■ **CONSIGNE A**
Pouvez-vous extraire telles quelles les lignes des enregistrements, depuis la ligne qui contient « 하나와 일치 해야합니다. » jusqu'à la fin des enregistrements, les deux bornes comprises ?

■ **TEXTE EXTRAIT**
━━━
Les introductions les plus marquantes sont à ce titre souvent secondées par des partitions grandioses. Le rapport entre l'introduction et sa musique est complexe : l'un ne va pas sans l'autre, ils se magnifient mutuellement, dans un exercice d'équilibre délicat. C'est d'autant plus vrai lors de séquences d'introductions in-game, ou les images de synthèses ne sont pas présentes pour "embellir" le tout.

Voici des exemples qui, selon moi, illustrent cette interdépendance avec brio (à regarder sur Youtube) : Bioshock, FFVIII, WoW, MGS4

6. NEW GAME

"Tu voudrais pas relancer Age of Empires 2 ? C'est juste pour le fond sonore..."

Après l'introduction vient le sacro-saint menu. Son statut de passage obligé en fait un point d'accroche important pour nos mémoires de joueurs. De nos jours, le menu est amené avec discrétion et sans renforts de thèmes tonitruants, mais cela n'a pas toujours été le cas. Dans les années 80/90, c'était le terrain de jeu privilégié des développeurs de grandes sagas (Megaman) qui identifiaient leurs opus via des thèmes forts.

Hors de toutes ces conventions, il subsiste le thème intemporel des menus de la saga Zelda, minimaliste mais pourtant chargé d'ambiance et de souvenirs :

7. SAME OLD SONG AND DANCE

"Ach punaise, la B.O de Ghouls n' Ghosts, c'est quelque chose ! Enfin surtout le premier level, je pourrais me l'écouter en boucle..."

Les joueurs un tant soit peu anciens le savent : la difficulté des jeux est allée décroissante avec les années, alors qu'en parallèle les systèmes de sauvegarde se sont affinés.
Rien d'étonnant alors à ce que nos mémoires de gamer, au moment de faire le tri, ne retiennent à la perfection que le thème du premier niveau. C'était celui que l'on faisait et refaisait inlassablement, parceque l'on perdait son code de sauvegarde, ou parcequ'il n'existait aucun système de sauvegarde, mais aussi, et trop souvent... parceque l'on avait jamais ne serait ce qu'entrevu le niveau 2.

Là encore, un petit pot-pourri des level 1 que l'on n'oubliera jamais :

Super Mario 
Castlevania  
Sonic            

 

8. L'APPÂT DU GAIN

"Mais pourquoi ta vieille sauvegarde de FF IX affiche 230 heures de jeu ?
- Tu te souviens pas de Creuse Chocobo ? C'était une malédiction ce truc..."

Je pense que je ne suis pas le seul joueur à être très client de ce genre de séquences intégrées dans nos titres préférés. Passez deux heures à pêcher le plus gros poisson du lac Hylia, retourner la terre à dos de Chocobo, ou collectionner les cartes de Triple Triad, voilà exactement le genre de mini jeux dont nous nous souvenons longtemps après.
En abordant ces moments comme des soupapes de décompression par rapport à l'intrigue principale, les studios se permettent de les illustrer avec des thèmes loufoques, souvent diamétralement opposés à l'ambiance générale. Le contraste encourageant la mémorisation, ce sont souvent ces thèmes dont on se souvient longtemps après.

FF8 Triple Triad 
Mini-jeu Zelda    
Creuse chocobo


9. Y À TROP DE TENSIONS !
━━━
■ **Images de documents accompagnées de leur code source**
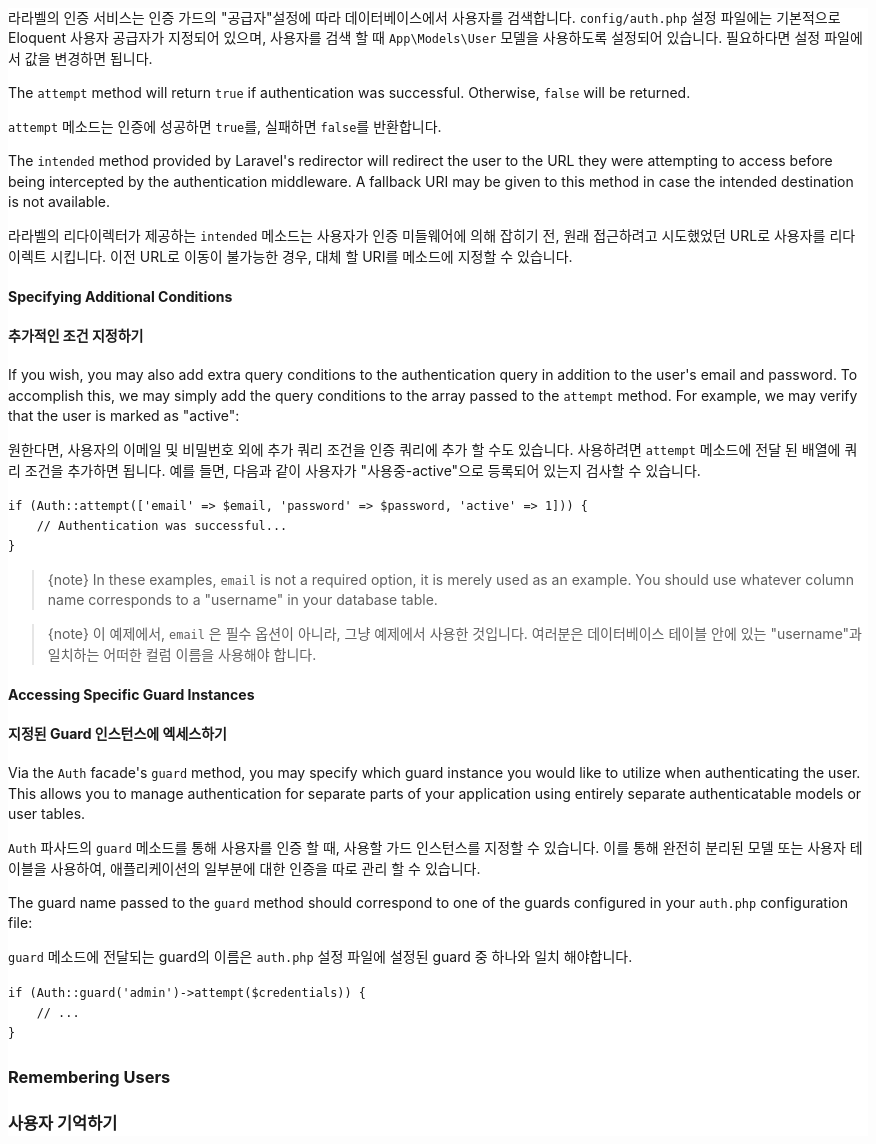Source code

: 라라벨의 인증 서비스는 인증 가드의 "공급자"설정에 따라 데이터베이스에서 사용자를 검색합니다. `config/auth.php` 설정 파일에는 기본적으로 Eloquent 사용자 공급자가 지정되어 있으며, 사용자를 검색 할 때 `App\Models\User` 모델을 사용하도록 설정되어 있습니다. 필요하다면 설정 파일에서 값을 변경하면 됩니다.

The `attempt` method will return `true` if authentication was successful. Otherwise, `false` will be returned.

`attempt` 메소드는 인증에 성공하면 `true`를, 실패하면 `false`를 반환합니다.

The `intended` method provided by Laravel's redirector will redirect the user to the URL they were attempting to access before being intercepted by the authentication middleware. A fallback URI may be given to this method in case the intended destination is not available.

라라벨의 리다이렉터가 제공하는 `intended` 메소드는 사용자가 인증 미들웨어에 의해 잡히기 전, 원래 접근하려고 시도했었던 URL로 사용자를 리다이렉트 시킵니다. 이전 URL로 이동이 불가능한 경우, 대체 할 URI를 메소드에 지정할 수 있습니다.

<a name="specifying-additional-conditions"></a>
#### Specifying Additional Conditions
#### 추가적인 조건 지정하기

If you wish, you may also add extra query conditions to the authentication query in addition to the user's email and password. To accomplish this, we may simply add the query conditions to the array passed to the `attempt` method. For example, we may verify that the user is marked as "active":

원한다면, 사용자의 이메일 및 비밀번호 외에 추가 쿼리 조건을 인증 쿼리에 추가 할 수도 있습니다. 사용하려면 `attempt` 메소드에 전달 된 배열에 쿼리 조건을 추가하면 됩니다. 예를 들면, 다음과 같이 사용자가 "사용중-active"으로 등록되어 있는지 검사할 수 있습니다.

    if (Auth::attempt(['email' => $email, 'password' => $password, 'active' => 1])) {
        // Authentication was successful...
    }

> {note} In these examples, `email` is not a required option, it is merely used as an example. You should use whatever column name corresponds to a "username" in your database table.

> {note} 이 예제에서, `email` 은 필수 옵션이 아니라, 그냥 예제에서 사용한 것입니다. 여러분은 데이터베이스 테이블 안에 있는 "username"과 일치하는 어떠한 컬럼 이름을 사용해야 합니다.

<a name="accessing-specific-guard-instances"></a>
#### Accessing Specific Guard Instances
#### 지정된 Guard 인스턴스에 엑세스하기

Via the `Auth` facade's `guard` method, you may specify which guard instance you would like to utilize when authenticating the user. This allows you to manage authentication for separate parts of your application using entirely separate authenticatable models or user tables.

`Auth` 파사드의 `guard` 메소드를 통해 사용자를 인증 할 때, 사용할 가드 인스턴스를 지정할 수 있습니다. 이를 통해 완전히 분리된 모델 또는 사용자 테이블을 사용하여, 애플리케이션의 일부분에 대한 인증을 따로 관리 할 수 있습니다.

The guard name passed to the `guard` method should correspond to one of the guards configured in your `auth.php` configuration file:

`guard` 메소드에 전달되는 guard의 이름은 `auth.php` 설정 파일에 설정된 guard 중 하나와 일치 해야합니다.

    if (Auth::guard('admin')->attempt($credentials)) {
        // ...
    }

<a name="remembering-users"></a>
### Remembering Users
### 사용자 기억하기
━━━
■ **CONSIGNE B**
Répondez brièvement à ces questions sur le texte consacré à la musique de jeux vidéo :
(i) Le thème des menus de quelle saga est décrit comme minimaliste mais chargé d'ambiance et de souvenirs ?
(ii) Comment la difficulté des jeux a-t-elle évolué avec les années ?
(iii) Dans quel lac le texte évoque-t-il la pêche du plus gros poisson ?

■ **RÉPONSE A**
`guard` 메소드에 전달되는 guard의 이름은 `auth.php` 설정 파일에 설정된 guard 중 하나와 일치 해야합니다.

    if (Auth::guard('admin')->attempt($credentials)) {
        // ...
    }

<a name="remembering-users"></a>
### Remembering Users
### 사용자 기억하기

■ **RÉPONSE B**
(i) La saga Zelda.
(ii) Elle est allée en décroissant.
(iii) Le lac Hylia.